My main concern is emphasizing the difference between traditional acupuncture and dry needling. I have had quite a few patients visit my practice claiming to have had acupuncture and then get quite confused (and/or emotional) because it feels completely different. It turns out that they’ve had acupuncture from physiotherapists for shoulder pain and certainly wasn’t expecting the effects of Taichong!

Sara
Reply

Thanks for sharing your perspective, Ka Hang. Such an interesting discussion!

Sara

David Simpson
Reply

Thank you for your thoughts. Indeed, many patients haven’t idea what TCM means, or they come in thinking that TCM is something that they can be given like an aspirin.

I personally shy away from “alternative” medicine because in actuality, the AMA brand of medicine is the “alternative.” Medical professionals were using acupuncture and herbology and their associated paradigms long before current “Standard Care” medical models were established.

And I agree with you that acupuncture vs dry-needling is a big issue, and one that threatens acupuncturists’ scope of practice. A physiatrist, physical therapist, or any non-trained or even 300-hour course trained physician is going to be a poor substitute for a true acupuncturist. Dry-needling techniques are in my opinion, a great substitute for procures such as trigger-point release that would otherwise be done with a more traumatic instrument such as a hypodermic injection needle, but are simply symptomatic and are no substitute for a complete acupuncture treatment.

That however, is a much bigger issue that deals with patient/PCP information and knowledge.

Rachel Hartstein
Reply

I so agree with this topic and your arguments! “TCM” leaves out so many people, and so much of what we do. However, “acupuncture” ay leave out much of what we do as well (cupping, moxibustion, bloodletting, etc which is well within our scope of practice – at least here in MA – as acupuncturists) and may also alienate those needle-phobes. I’ve been using the acronym TEAM (traditional East Asian medicine) instead of OM for the obvious reason, plus I really like that the acronym itself implies that I am part of a patient’s healthcare TEAM!!!

Sara
Reply

TEAM! Love it, Rachel! Thanks for sharing.

Sara

David Simpson
Reply

Rachel,

Thank you for your thoughts. You are right I think, in that “acupuncture” is the world’s best kept secret. My argument for acupuncture itself is both for simplicity and for precedent. As one example: surgeons use scalpels, retractors, forceps, drills, and a litany of other tools and are still just “surgeons.” I believe that professional titles carry with them their entire scope of practice.

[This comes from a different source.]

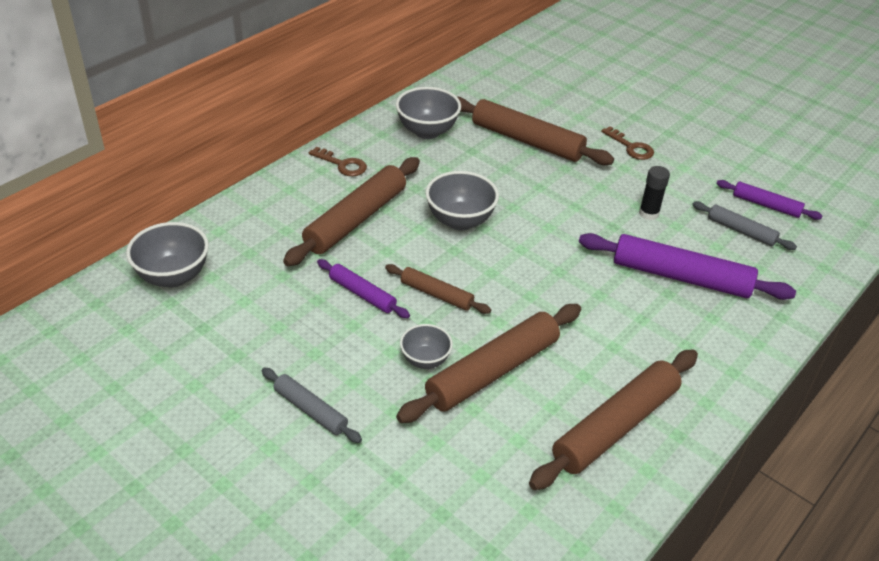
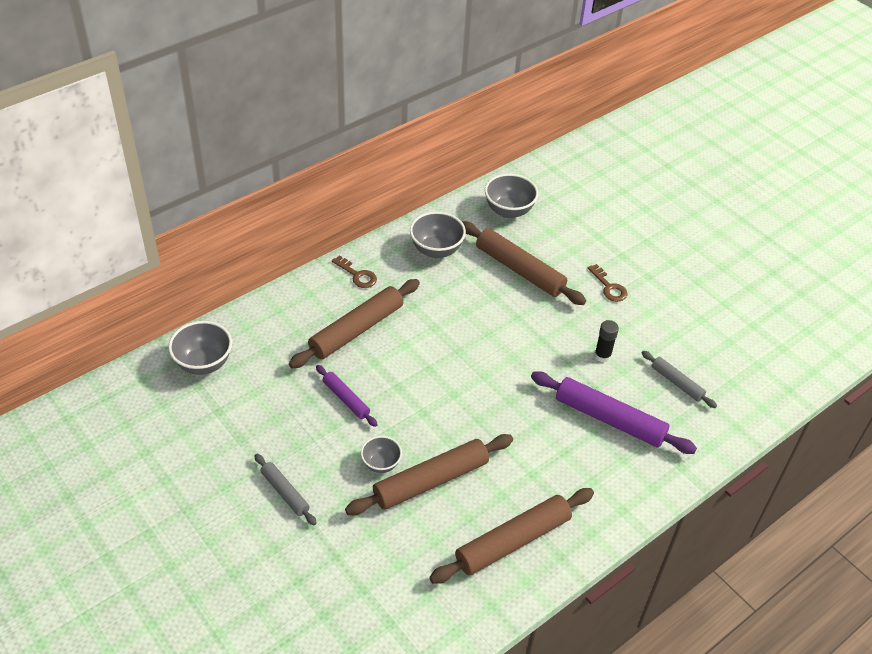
camera: 10 degrees right, 5 degrees up
(436, 294) = (404, 407): brown rolling pin -> none
(460, 221) = (441, 342): grey bowl -> grey bowl (509, 211)
(766, 205) = (708, 360): purple rolling pin -> none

As for folks who are needle phobic, they won’t come to an acupuncturist anyway. Acupuncture with needles I feel, is the “least weird” of what we do. Offering a needlephobe the alternative of drinking-glass sized bruises or burning herbs on their body, is not offering sufficiently comforting options.

As for TEAM, I think that is best used in individual practice, but not as an industry standard. The majority of practitioners I would argue, as TCM practitioners, are not “traditional” as I stated above. And based on my experience in that region of the world, “East Asia” does not understand what East Asia is as a concept, and it excludes European developments of the medicine.

But for your practice and as a way to differentiate, I say go for it!